After a two-year hiatus induced by the COVID pandemic, the franchise’s two-day, off-season fan festival returns this weekend at the Duke Energy Convention Center in downtown Cincinnati.
Redsfest is scheduled to open Friday at 3 p.m. and continue until 10 p.m. before resuming Saturday from 11 a.m. to 6:30 p.m., followed on Saturday by the annual Rick Steiner Celebrity Poker tournament, a Texas Hold ‘Em competition featuring more than 450 players and celebrities which already is sold out.
Karen Forgus can’t remember being this excited since she was a kid.

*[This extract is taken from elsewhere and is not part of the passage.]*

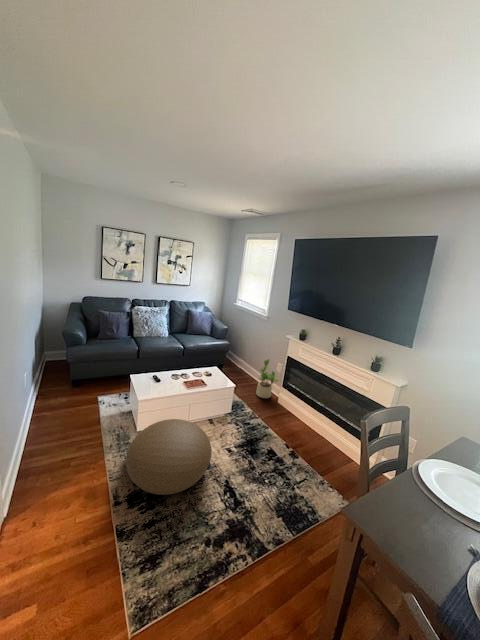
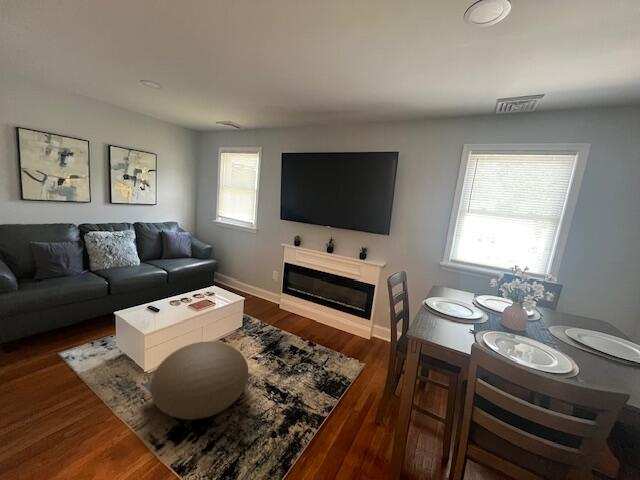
potted plant: present [256,359,279,398] -> none [256,270,277,308]

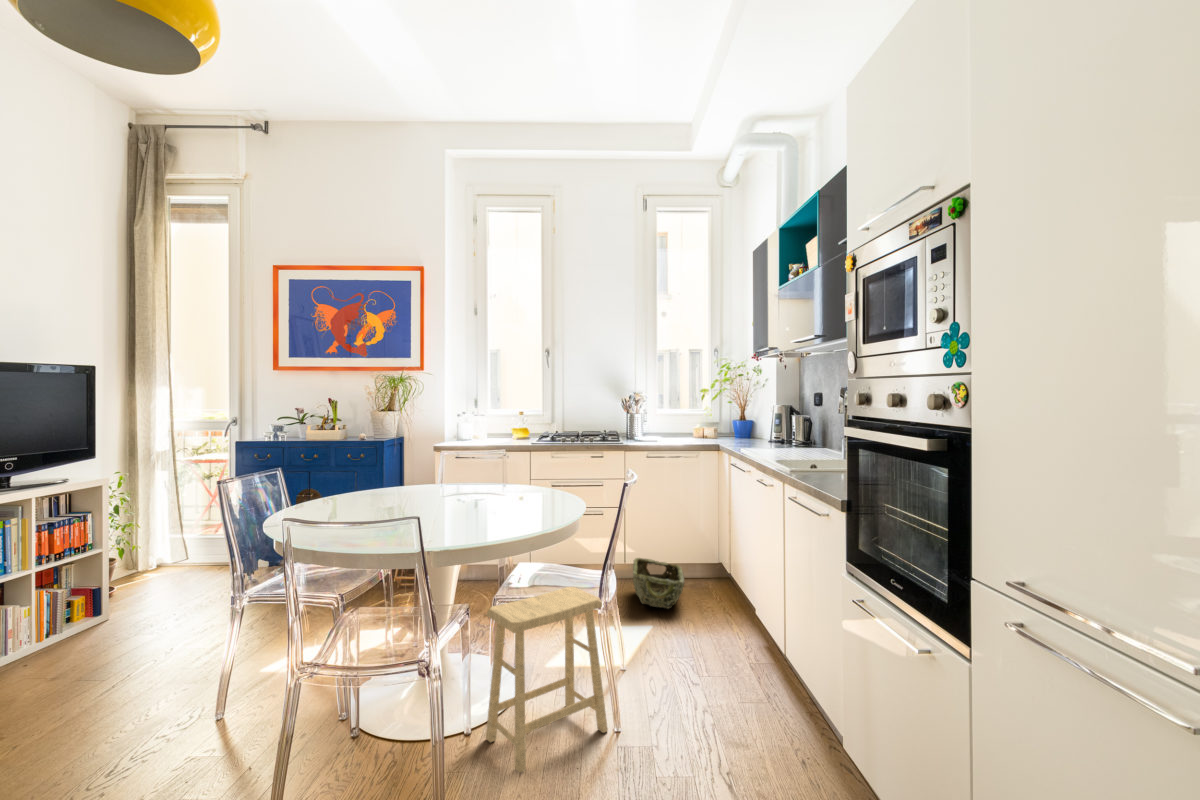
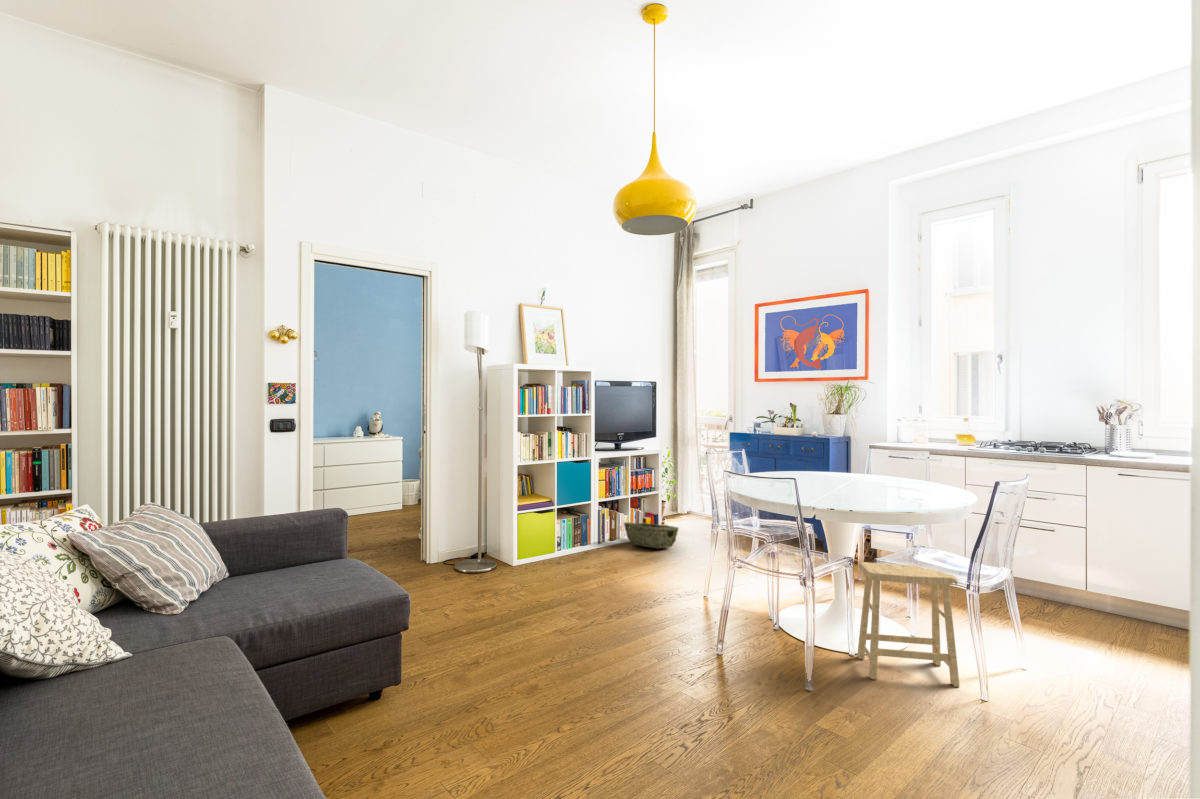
woven basket: present [633,558,684,608] -> present [624,522,678,548]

“We would go once a year to Kings Island,” the Reds senior vice president of business operations said Thursday afternoon during a media preview. “I was feeling very nostalgic yesterday when we were here training volunteers.”
More than 70 current and former Reds players, along with broadcasters, members of the front office and minor leaguers, are expected to be on hand to sign autographs, pose with fans for photos and participate in interactive programs during the event.
Fans also will have the opportunity to purchase game tickets and memorabilia, swing bats in a batting cage, have the speed of their pitches measured and enjoy other carnival-type games, as well as relax in a sports bar-type area.
“I’m looking forward to the game-used (equipment) area,” Forgus said. “Remember, we’ve been stockpiling stuff for two years.”
The Main Stage schedule includes Kids Only press conferences, “Are You Smarter Than A Reds Head Member?,” “Reds Feud,” and on Friday at 8 p.m. the presentation of the Reds team awards – the Ernie Lombardi Most Valuable Player, the Johnny Vander Meer Most Outstanding Pitcher Award and the Joe Nuxhall Good Guy Award.
On Saturday at 12:45 p.m., Zac Brown Band members John Driskell Hopkins, Jimmy De Martini, Danny De Los Reyes and Matt Mangano will participate in a question-and-answer session before performing a concert.
The band is scheduled to perform at a post-game concert on June 2 at Great American Ball Park to benefit the Hop On A Cure Foundation, which was founded by Hopkins after he was diagnosed with ALS – also known as Lou Gehrig’s Disease. It supports research toward a cure while raising awareness about the disease. Game time that day has been moved up to 5:10 p.m.
Cincinnati’s minor leaguers are expected to participate in three service projects while they’re in town, including visits to Cincinnati Children’s Hospital and the FreeStore Foodbank.
Forgus said General Manager Nick Krall and members of the team’s baseball operations department would be participating in Main Stage question-and-answer sessions on both days, at 7:10 p.m. on Friday and 11:20 a.m. on Saturday.
“We owe the fans that – kind of a state of the Reds program,” she said. “They’ll talk about what we’ve been doing and why. That’s a gift.”
Forgus said that, for this year anyway, there’s not much new with Redsfest from previous years.
“We just brought it back bigger,” she said.
One-day passes cost $25 for adults and $15 for kids 12 and younger. Two-day passes cost $35 for adults and $20 for kids 12 and younger. Tickets can be purchased and more Redsfest information can be found at www.reds.com/redsfest.
Redsfest proceeds benefit the franchise’s Community Fund.